(Plain-text engineering files)

========================================

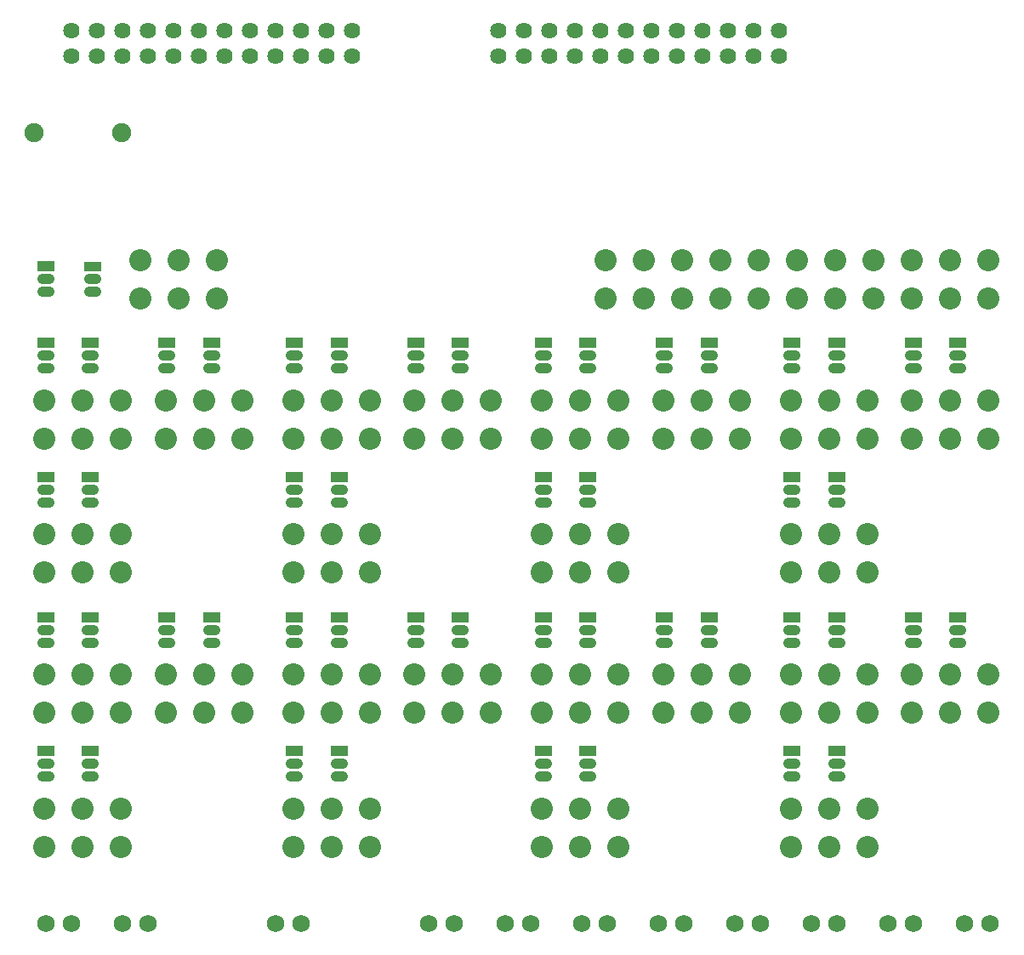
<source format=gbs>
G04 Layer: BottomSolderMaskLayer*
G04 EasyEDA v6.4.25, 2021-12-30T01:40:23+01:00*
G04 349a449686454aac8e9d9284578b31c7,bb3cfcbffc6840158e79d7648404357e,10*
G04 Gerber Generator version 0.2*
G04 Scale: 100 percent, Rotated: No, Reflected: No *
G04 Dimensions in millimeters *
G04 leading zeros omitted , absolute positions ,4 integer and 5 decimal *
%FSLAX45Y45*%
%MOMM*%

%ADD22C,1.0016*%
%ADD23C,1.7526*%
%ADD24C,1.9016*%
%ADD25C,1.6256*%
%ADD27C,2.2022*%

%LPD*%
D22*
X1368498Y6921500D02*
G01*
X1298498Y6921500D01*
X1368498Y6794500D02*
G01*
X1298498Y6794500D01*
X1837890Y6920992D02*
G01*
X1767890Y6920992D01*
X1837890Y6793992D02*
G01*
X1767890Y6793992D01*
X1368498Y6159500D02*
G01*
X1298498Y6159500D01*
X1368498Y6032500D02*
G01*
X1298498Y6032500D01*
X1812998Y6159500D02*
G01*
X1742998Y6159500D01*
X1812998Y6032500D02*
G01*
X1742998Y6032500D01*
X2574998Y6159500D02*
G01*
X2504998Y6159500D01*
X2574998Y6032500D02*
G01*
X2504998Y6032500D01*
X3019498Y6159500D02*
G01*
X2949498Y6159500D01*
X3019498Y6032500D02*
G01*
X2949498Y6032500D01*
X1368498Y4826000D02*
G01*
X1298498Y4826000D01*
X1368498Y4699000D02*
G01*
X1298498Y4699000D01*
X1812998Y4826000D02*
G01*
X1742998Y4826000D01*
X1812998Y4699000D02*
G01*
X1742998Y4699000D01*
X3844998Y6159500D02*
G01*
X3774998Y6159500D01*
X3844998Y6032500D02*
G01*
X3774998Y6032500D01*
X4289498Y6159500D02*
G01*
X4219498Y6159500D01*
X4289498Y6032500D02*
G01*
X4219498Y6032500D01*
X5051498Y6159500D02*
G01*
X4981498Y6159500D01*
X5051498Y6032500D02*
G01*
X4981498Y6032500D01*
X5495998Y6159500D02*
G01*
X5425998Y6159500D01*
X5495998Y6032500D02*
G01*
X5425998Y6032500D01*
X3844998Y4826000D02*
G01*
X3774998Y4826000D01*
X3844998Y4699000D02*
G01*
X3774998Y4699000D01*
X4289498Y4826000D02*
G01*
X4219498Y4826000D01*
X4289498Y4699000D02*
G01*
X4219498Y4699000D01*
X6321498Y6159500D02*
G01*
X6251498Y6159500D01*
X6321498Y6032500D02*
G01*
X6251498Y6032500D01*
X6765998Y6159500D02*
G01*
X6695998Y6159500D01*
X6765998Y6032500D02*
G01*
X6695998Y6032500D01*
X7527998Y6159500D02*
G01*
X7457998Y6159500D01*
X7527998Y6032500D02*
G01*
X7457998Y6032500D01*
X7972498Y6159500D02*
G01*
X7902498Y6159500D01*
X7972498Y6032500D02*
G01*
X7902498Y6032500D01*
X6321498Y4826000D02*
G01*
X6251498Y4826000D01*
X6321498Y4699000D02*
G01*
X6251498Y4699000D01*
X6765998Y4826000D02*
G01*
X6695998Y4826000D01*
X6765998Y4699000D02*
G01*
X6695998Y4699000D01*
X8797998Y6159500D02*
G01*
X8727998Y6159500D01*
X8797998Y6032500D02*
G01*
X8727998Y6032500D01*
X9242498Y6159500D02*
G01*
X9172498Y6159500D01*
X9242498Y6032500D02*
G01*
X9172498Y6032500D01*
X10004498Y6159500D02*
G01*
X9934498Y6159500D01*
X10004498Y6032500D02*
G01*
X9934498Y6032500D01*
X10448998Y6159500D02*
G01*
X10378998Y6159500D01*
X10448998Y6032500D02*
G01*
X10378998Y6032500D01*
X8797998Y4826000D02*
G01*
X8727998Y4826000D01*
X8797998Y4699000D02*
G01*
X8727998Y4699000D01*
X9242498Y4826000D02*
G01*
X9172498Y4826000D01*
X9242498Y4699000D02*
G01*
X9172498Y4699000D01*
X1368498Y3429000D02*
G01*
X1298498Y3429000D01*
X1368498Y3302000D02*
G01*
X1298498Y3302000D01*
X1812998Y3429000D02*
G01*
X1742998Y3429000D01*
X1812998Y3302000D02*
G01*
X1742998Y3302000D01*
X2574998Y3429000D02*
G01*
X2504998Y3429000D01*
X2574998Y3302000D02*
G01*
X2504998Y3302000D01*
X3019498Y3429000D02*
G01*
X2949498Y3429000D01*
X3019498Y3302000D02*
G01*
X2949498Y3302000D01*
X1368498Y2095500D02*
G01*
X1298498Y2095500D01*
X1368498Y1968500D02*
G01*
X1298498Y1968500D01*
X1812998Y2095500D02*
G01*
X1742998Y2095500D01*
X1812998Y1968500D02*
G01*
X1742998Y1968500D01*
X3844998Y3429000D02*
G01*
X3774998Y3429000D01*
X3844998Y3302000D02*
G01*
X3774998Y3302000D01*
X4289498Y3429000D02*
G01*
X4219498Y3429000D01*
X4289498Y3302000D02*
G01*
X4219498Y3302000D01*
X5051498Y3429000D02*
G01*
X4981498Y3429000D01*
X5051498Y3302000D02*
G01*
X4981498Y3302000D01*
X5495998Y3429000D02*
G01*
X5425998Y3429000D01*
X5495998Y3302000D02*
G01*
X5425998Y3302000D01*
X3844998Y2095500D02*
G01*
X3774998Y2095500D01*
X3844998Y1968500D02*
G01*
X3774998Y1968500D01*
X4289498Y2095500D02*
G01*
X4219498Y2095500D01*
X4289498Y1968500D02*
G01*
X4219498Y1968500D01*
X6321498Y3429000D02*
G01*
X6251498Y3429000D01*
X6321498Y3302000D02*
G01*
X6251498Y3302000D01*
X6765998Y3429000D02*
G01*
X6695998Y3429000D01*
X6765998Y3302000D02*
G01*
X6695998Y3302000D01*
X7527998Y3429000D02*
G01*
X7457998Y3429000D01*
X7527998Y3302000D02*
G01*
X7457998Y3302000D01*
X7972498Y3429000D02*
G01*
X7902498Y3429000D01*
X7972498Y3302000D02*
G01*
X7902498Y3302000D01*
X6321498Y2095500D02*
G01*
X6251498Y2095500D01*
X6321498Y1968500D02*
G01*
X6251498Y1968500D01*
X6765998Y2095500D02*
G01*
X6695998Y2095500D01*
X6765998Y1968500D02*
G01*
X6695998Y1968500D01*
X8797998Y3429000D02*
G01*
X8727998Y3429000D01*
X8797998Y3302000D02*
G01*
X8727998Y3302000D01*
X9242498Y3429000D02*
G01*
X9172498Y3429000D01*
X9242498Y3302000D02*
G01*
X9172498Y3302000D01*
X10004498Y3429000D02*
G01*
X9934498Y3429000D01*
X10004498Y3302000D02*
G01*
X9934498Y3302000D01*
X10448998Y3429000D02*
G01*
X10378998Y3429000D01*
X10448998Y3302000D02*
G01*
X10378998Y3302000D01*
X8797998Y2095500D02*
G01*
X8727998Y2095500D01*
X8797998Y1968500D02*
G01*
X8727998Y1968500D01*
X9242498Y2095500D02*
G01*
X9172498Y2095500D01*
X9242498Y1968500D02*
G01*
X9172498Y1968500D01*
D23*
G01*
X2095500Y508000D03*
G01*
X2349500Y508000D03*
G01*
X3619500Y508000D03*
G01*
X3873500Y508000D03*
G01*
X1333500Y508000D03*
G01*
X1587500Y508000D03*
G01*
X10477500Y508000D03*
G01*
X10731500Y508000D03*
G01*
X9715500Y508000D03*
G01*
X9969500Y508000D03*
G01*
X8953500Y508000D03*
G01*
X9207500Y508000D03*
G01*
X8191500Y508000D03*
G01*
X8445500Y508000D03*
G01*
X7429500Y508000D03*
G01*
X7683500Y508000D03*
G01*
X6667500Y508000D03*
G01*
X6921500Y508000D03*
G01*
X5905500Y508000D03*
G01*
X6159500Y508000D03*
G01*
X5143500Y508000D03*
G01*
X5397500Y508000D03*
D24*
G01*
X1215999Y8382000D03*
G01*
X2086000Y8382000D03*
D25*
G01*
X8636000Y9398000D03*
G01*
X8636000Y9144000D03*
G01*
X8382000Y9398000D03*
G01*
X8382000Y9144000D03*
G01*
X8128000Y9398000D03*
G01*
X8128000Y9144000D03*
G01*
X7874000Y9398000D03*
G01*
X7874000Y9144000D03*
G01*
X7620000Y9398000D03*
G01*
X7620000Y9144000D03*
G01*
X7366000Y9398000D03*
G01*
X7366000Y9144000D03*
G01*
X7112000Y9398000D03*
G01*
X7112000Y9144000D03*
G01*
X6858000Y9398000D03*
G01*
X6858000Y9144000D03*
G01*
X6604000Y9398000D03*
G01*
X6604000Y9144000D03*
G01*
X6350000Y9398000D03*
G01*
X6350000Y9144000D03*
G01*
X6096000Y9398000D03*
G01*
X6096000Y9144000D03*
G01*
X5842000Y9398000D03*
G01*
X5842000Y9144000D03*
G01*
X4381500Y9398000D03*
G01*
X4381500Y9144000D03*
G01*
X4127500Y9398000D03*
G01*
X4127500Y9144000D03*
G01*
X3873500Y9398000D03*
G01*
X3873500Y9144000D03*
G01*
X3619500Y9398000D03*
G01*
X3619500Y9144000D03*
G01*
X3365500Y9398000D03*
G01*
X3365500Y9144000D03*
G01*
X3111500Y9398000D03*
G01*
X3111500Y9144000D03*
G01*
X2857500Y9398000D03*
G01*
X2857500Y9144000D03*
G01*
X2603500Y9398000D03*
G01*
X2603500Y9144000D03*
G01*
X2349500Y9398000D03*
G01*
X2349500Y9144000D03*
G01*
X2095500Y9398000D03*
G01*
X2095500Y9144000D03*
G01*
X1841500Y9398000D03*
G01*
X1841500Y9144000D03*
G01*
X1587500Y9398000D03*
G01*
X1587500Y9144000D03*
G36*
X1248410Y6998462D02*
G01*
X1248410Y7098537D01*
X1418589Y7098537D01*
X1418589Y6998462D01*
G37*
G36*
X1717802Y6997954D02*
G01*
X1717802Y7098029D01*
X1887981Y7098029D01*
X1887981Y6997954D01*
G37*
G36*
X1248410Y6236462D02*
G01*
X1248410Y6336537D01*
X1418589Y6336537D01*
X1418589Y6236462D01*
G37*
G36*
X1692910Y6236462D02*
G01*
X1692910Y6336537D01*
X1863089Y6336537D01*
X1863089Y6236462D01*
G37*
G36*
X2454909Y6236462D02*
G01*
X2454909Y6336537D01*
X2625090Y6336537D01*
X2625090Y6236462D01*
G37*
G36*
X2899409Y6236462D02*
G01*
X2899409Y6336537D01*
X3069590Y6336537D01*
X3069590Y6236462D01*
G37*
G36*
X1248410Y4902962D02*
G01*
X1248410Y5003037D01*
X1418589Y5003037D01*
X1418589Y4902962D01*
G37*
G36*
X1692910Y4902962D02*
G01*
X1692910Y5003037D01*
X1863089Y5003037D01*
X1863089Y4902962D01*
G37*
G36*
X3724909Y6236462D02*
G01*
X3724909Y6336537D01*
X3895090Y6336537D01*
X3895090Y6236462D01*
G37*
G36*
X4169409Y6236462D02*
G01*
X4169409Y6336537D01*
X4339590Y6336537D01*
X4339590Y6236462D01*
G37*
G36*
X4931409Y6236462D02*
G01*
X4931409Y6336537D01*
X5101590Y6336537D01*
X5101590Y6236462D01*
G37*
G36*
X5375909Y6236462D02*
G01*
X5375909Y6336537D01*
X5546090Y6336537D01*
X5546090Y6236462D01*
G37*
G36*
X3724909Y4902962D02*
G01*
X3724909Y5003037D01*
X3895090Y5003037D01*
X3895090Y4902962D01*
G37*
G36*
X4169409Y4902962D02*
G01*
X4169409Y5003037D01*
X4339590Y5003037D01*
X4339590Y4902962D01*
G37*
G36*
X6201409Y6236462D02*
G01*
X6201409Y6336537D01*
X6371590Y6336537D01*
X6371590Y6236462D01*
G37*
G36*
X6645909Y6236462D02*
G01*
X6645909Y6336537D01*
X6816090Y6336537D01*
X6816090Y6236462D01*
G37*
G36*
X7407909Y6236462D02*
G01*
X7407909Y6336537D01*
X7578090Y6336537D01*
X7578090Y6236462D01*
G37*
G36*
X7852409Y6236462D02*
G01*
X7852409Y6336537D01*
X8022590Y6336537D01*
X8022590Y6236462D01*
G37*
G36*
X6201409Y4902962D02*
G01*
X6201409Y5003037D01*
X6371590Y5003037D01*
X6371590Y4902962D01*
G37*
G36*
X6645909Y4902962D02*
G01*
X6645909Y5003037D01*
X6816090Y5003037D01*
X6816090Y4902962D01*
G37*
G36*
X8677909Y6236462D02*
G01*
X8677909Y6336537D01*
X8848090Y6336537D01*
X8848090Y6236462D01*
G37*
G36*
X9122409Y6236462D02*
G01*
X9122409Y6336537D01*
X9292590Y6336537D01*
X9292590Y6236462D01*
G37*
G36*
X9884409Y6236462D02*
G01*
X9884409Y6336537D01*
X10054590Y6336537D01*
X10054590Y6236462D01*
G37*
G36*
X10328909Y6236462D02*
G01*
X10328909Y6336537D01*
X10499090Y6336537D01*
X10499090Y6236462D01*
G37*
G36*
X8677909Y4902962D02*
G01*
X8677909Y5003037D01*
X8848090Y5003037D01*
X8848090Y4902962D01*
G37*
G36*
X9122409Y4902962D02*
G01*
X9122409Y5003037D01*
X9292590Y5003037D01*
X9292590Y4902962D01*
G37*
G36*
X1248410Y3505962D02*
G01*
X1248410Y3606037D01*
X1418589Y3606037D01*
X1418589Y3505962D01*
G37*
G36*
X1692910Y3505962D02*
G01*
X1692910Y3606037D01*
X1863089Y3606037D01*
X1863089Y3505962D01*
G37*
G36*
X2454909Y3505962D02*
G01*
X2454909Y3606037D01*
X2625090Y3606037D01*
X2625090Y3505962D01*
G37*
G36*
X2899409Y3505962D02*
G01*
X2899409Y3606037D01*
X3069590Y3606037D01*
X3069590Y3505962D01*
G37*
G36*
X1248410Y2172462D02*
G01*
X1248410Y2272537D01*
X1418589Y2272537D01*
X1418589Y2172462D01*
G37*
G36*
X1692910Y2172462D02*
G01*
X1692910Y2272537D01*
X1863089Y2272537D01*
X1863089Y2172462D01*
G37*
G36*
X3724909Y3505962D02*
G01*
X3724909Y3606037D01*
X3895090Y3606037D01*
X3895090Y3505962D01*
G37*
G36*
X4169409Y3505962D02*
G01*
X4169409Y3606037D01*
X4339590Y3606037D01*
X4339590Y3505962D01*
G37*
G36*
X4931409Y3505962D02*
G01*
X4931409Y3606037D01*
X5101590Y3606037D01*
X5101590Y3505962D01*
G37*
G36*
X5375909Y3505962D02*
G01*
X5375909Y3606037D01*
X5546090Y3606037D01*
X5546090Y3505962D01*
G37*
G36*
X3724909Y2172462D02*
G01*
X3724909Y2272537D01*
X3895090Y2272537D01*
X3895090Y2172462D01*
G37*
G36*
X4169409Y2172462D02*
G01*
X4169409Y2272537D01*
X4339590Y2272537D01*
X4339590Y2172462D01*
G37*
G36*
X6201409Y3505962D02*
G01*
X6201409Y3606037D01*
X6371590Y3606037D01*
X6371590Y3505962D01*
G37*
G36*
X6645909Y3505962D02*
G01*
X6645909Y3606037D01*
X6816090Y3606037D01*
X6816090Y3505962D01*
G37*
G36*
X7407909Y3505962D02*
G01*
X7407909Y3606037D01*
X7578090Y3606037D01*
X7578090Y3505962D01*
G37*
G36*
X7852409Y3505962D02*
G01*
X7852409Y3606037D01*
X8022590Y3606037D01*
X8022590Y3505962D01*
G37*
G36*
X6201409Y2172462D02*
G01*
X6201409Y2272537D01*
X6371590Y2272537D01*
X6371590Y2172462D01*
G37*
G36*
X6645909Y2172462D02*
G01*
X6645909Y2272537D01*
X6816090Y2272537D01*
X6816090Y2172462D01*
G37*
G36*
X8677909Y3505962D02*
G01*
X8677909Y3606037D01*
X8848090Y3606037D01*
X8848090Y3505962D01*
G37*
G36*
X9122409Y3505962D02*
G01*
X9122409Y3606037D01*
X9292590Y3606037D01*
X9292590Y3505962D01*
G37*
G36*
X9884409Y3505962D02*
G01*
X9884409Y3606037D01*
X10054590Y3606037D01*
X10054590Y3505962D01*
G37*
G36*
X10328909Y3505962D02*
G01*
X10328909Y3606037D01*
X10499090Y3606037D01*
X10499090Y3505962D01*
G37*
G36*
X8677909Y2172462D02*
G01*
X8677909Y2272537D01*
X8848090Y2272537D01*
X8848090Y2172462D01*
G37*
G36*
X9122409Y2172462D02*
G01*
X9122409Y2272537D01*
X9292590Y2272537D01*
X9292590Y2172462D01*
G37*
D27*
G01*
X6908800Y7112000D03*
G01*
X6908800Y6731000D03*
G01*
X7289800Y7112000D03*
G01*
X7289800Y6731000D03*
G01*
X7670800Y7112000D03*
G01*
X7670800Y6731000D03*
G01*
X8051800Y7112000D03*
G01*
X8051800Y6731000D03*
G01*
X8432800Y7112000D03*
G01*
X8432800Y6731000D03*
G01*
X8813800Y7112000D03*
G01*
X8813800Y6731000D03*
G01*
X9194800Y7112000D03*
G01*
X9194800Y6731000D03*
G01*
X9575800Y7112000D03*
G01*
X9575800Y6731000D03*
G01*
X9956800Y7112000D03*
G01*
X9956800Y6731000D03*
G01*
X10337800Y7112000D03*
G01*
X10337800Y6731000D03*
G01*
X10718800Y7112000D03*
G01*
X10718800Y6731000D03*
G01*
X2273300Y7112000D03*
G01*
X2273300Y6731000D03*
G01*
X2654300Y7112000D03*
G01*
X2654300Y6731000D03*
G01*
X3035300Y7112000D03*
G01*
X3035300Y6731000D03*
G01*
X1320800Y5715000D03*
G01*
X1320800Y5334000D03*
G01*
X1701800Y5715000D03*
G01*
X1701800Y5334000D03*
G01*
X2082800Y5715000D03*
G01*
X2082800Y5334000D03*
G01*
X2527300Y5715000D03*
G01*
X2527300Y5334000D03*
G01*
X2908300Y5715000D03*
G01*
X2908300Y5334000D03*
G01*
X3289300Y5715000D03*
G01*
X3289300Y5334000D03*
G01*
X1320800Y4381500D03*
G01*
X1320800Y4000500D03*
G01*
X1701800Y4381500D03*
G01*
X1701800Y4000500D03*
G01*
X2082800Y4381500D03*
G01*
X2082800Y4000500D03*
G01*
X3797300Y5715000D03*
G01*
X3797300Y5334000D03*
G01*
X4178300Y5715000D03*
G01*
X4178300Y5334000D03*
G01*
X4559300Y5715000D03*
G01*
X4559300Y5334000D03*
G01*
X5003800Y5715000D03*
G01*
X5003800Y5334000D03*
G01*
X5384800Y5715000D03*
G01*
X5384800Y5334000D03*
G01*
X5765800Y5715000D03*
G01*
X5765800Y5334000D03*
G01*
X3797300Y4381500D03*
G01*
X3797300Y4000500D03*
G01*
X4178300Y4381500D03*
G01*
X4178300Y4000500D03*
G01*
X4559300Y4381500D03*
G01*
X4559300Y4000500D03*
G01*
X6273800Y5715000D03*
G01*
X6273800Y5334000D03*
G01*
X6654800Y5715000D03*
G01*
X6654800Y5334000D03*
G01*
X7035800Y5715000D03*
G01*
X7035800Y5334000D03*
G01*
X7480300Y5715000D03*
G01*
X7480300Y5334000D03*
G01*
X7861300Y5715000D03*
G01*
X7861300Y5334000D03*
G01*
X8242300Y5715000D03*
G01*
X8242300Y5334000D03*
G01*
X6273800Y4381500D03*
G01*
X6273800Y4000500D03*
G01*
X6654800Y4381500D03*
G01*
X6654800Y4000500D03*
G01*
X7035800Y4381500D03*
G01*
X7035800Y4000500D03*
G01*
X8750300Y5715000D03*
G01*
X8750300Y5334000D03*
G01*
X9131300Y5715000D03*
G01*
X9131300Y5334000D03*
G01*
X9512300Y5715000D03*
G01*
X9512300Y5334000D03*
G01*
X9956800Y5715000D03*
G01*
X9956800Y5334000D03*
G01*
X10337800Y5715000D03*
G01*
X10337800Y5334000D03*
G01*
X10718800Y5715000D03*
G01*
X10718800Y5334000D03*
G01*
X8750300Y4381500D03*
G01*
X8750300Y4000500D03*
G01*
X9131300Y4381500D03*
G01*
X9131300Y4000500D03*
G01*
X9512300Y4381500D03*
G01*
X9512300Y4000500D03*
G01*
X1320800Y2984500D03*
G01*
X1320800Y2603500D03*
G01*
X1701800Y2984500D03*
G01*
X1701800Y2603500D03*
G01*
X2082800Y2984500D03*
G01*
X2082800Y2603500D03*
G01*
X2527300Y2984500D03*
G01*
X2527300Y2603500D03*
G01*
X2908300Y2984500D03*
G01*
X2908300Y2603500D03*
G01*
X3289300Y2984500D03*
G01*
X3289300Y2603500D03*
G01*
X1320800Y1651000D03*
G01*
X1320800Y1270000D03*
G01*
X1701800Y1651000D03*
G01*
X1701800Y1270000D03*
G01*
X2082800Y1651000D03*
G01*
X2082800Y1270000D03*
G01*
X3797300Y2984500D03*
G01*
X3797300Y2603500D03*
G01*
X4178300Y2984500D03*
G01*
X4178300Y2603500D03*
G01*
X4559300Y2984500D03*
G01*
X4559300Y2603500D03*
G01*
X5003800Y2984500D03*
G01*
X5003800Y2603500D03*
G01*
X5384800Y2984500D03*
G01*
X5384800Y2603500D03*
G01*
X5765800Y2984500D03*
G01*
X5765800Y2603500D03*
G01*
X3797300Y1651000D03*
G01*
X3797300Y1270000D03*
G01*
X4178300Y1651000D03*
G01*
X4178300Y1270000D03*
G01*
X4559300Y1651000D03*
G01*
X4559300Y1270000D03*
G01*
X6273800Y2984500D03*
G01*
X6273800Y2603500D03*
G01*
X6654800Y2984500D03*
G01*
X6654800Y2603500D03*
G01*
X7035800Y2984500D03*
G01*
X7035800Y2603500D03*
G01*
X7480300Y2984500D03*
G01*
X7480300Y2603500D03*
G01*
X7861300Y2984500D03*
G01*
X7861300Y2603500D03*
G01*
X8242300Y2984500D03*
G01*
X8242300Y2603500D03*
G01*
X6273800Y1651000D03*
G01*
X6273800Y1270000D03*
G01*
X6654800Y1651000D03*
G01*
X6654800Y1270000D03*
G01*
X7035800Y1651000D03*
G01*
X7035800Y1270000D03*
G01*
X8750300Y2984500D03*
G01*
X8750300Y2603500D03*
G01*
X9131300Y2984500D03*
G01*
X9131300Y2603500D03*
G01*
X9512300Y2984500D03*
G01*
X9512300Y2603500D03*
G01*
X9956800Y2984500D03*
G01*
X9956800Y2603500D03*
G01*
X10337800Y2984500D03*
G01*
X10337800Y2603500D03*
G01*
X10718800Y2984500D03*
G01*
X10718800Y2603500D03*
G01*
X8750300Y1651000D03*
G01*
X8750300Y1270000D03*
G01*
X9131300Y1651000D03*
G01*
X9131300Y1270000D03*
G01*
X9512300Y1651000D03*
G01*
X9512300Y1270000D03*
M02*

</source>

========================================

Retype exactly the lines from the one containing "X2908300Y2603500D03*" through the end of the data. Add nothing.

X2908300Y2603500D03*
G01*
X3289300Y2984500D03*
G01*
X3289300Y2603500D03*
G01*
X1320800Y1651000D03*
G01*
X1320800Y1270000D03*
G01*
X1701800Y1651000D03*
G01*
X1701800Y1270000D03*
G01*
X2082800Y1651000D03*
G01*
X2082800Y1270000D03*
G01*
X3797300Y2984500D03*
G01*
X3797300Y2603500D03*
G01*
X4178300Y2984500D03*
G01*
X4178300Y2603500D03*
G01*
X4559300Y2984500D03*
G01*
X4559300Y2603500D03*
G01*
X5003800Y2984500D03*
G01*
X5003800Y2603500D03*
G01*
X5384800Y2984500D03*
G01*
X5384800Y2603500D03*
G01*
X5765800Y2984500D03*
G01*
X5765800Y2603500D03*
G01*
X3797300Y1651000D03*
G01*
X3797300Y1270000D03*
G01*
X4178300Y1651000D03*
G01*
X4178300Y1270000D03*
G01*
X4559300Y1651000D03*
G01*
X4559300Y1270000D03*
G01*
X6273800Y2984500D03*
G01*
X6273800Y2603500D03*
G01*
X6654800Y2984500D03*
G01*
X6654800Y2603500D03*
G01*
X7035800Y2984500D03*
G01*
X7035800Y2603500D03*
G01*
X7480300Y2984500D03*
G01*
X7480300Y2603500D03*
G01*
X7861300Y2984500D03*
G01*
X7861300Y2603500D03*
G01*
X8242300Y2984500D03*
G01*
X8242300Y2603500D03*
G01*
X6273800Y1651000D03*
G01*
X6273800Y1270000D03*
G01*
X6654800Y1651000D03*
G01*
X6654800Y1270000D03*
G01*
X7035800Y1651000D03*
G01*
X7035800Y1270000D03*
G01*
X8750300Y2984500D03*
G01*
X8750300Y2603500D03*
G01*
X9131300Y2984500D03*
G01*
X9131300Y2603500D03*
G01*
X9512300Y2984500D03*
G01*
X9512300Y2603500D03*
G01*
X9956800Y2984500D03*
G01*
X9956800Y2603500D03*
G01*
X10337800Y2984500D03*
G01*
X10337800Y2603500D03*
G01*
X10718800Y2984500D03*
G01*
X10718800Y2603500D03*
G01*
X8750300Y1651000D03*
G01*
X8750300Y1270000D03*
G01*
X9131300Y1651000D03*
G01*
X9131300Y1270000D03*
G01*
X9512300Y1651000D03*
G01*
X9512300Y1270000D03*
M02*

</source>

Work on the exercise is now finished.